Baca berita dengan sedikit iklan, klik di sini
TEMPO.CO, Jakarta - Sejarawan dan penulis buku JJ Rizal berpendapat razia buku yang masih terjadi di sejumlah daerah adalah perbuatan anarkistis, bahkan menyabotase cita-cita negara.
"Tidak setuju kepada satu buku langkahnya bukan anarki, tetapi ikuti jalan konstitusi," katanya saat dihubungi Tempo, Senin, 12 Agustus 2019.
Razia buku juga terjadi pada Orde Baru di bawah Presiden Soeharto. "Bahkan lebih buruk.
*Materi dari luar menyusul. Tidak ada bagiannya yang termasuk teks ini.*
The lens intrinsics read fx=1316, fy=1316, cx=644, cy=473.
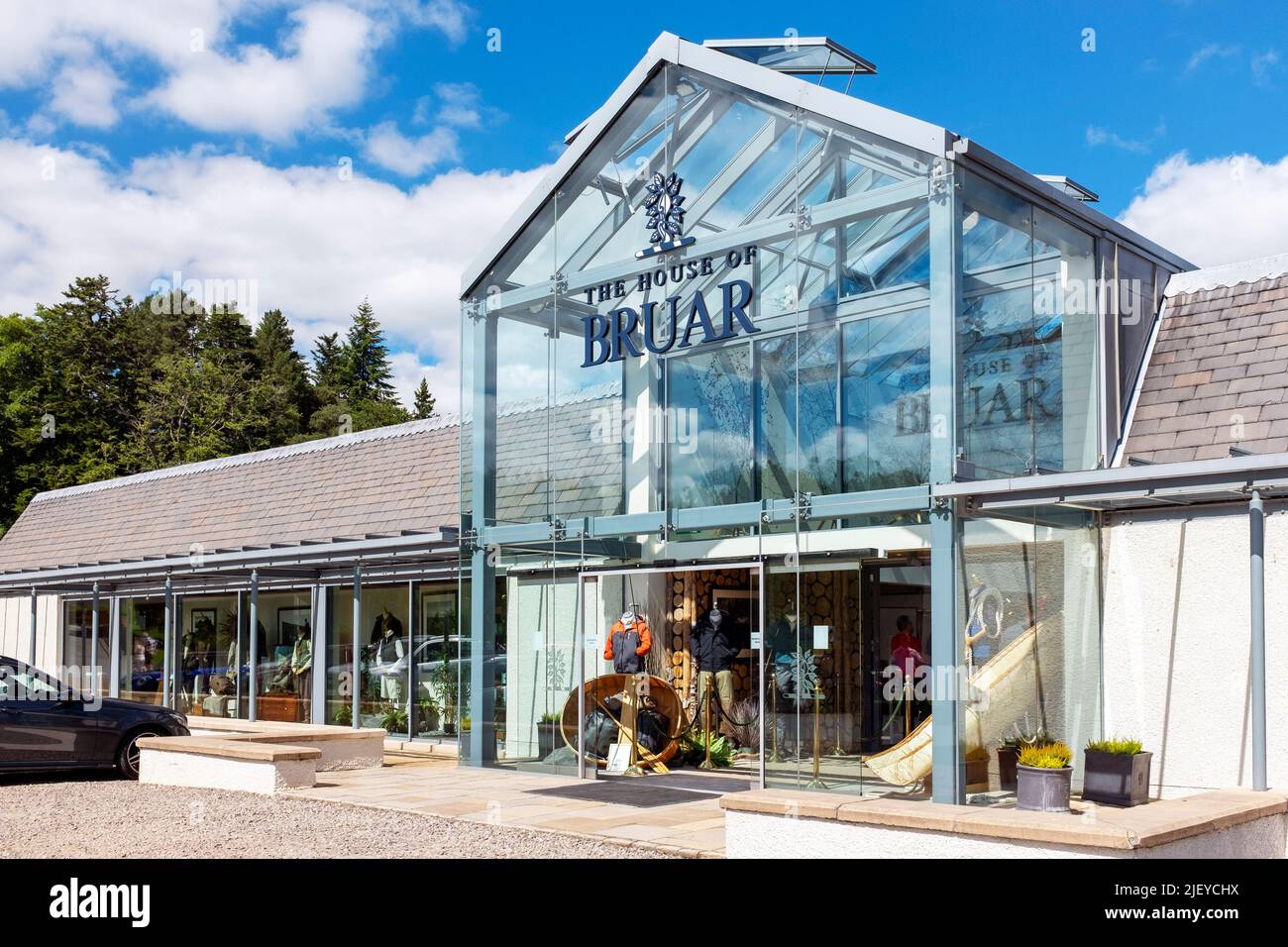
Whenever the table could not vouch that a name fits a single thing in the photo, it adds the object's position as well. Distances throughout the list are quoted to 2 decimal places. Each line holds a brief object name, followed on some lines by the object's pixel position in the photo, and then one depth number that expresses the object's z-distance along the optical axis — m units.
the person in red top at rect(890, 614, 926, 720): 11.46
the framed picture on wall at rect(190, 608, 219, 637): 21.97
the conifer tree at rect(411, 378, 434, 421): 64.45
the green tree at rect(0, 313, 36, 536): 47.81
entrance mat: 12.47
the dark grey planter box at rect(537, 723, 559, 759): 14.73
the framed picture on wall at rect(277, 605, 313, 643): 20.16
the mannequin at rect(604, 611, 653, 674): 14.67
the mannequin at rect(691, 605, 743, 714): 14.17
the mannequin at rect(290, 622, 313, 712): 19.88
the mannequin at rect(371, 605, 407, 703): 18.61
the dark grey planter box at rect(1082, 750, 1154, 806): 10.23
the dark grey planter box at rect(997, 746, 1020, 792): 11.13
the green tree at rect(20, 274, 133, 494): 48.47
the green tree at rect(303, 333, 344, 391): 64.50
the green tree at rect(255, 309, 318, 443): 51.38
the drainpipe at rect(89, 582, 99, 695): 24.62
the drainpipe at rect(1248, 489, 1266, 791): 9.88
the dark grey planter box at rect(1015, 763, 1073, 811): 9.06
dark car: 13.88
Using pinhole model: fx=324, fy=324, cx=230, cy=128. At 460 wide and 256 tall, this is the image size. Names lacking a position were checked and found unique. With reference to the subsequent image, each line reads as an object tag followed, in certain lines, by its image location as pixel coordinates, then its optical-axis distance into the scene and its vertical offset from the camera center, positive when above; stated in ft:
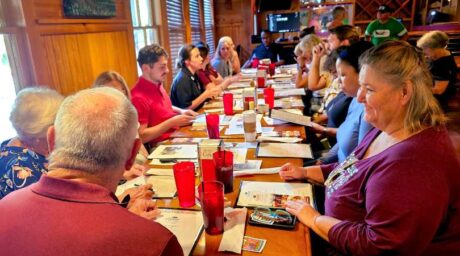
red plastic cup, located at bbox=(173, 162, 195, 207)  3.64 -1.55
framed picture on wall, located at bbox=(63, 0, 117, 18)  7.54 +0.91
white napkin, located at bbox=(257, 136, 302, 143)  5.64 -1.74
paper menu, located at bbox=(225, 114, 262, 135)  6.33 -1.73
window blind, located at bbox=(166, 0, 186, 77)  14.62 +0.66
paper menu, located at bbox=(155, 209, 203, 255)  3.03 -1.81
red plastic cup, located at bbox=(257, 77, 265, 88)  11.07 -1.49
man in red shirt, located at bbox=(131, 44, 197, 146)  7.06 -1.10
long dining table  2.92 -1.85
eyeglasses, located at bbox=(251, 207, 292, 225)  3.34 -1.82
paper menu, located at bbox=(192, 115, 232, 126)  7.13 -1.77
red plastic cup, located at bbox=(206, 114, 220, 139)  5.64 -1.47
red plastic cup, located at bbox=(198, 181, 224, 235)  3.09 -1.53
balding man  2.05 -1.03
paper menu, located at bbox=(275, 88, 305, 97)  9.72 -1.66
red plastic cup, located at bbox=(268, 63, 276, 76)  13.96 -1.33
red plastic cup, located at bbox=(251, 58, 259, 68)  17.78 -1.33
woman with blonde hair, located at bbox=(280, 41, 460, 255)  2.76 -1.30
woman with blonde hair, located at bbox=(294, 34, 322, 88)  11.02 -0.68
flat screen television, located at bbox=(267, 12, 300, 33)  22.59 +1.02
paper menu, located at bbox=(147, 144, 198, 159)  5.25 -1.79
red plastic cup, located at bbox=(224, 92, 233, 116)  7.60 -1.47
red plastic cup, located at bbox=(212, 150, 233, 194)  3.94 -1.51
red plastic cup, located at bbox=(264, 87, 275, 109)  7.93 -1.42
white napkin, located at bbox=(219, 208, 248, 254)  2.97 -1.82
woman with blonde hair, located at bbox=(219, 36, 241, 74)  15.78 -1.10
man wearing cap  16.88 +0.18
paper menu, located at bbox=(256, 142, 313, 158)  5.05 -1.76
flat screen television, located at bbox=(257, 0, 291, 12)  22.94 +2.24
Kini tidak terstruktur, liar. Ada oknum birokrasi negara tetapi juga ada ormas," tutur JJ Rizal.
Razia buku yang dianggap menyebarkan faham kiri di Toko Gramedia, Kota Makassar, terjadi pada Sabtu, 3 Agustus 2019.
Sebelumnya, 23 Januari 2019, Jaksa Agung Muhammad Prasetyo justru mengusulkan razia buku yang mengandung ajaran komunisme dan ideologi terlarang lainnya secara besar-besaran.
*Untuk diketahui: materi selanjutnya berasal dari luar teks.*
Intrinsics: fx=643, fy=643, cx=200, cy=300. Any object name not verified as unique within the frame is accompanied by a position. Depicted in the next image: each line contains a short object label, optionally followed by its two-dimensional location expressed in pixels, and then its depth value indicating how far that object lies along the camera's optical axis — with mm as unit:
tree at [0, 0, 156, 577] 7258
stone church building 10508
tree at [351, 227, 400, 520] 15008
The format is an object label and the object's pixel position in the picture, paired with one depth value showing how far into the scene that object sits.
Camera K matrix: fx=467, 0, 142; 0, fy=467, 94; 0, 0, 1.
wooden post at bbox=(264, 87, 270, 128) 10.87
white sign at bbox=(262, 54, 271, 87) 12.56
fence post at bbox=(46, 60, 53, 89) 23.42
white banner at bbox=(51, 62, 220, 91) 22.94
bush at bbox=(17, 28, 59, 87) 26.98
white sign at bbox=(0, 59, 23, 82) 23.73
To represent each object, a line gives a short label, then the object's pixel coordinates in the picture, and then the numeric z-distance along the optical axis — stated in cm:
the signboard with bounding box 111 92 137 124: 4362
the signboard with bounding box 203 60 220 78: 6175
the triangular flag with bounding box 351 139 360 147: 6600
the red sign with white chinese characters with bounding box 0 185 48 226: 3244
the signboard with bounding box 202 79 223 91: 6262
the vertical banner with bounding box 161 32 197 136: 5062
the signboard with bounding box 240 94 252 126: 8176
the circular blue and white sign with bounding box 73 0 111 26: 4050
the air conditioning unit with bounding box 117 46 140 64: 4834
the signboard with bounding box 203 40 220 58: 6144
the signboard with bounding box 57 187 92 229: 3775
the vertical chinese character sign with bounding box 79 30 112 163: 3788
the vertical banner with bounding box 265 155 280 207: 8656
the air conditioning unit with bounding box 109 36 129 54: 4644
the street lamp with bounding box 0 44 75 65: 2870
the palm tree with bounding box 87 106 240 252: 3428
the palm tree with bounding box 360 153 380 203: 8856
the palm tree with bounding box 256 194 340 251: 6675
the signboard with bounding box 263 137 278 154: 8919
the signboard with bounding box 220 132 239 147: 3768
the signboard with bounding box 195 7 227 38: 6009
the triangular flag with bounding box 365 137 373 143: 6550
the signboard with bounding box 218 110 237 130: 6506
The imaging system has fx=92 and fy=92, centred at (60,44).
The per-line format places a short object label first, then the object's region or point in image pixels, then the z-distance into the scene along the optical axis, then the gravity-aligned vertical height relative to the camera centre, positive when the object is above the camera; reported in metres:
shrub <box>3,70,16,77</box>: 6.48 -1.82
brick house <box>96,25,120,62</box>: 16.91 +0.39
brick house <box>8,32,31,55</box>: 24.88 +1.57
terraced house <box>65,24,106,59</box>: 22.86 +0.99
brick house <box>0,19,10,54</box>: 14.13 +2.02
"Saya usulkan kalau mungkin ya lakukan razia besar besaran saja," ujar Prasetyo saat ditemui di Gedung DPR, Jakarta Selatan, pada Rabu, 23 Januari 2019.
Menurut JJ Rizal, UUD 1945 jelas menyebut salah satu tujuan dibentuknya pemerintahan Negara Republik Indonesia adalah untuk mencerdaskan kehidupan bangsa. Sedangkan buku adalah medium utama pencerdasan bangsa.
Seseorang yang tidak setuju terhadap satu buku pun tidak bisa menggugat ke pengadilan, apalagi melakukan razia buku.
Putusan Mahkamah Konstitusi Nomor 6-13-20/PUU-VIII/2010 menyatakan Undang-Undang Nomor 4 Tahun 1963 tentang Pengamanan Barang-barang Cetakan yang Isinya Dapat Mengganggu Ketertiban Umum bertentangan dengan Undang-Undang Dasar 1945.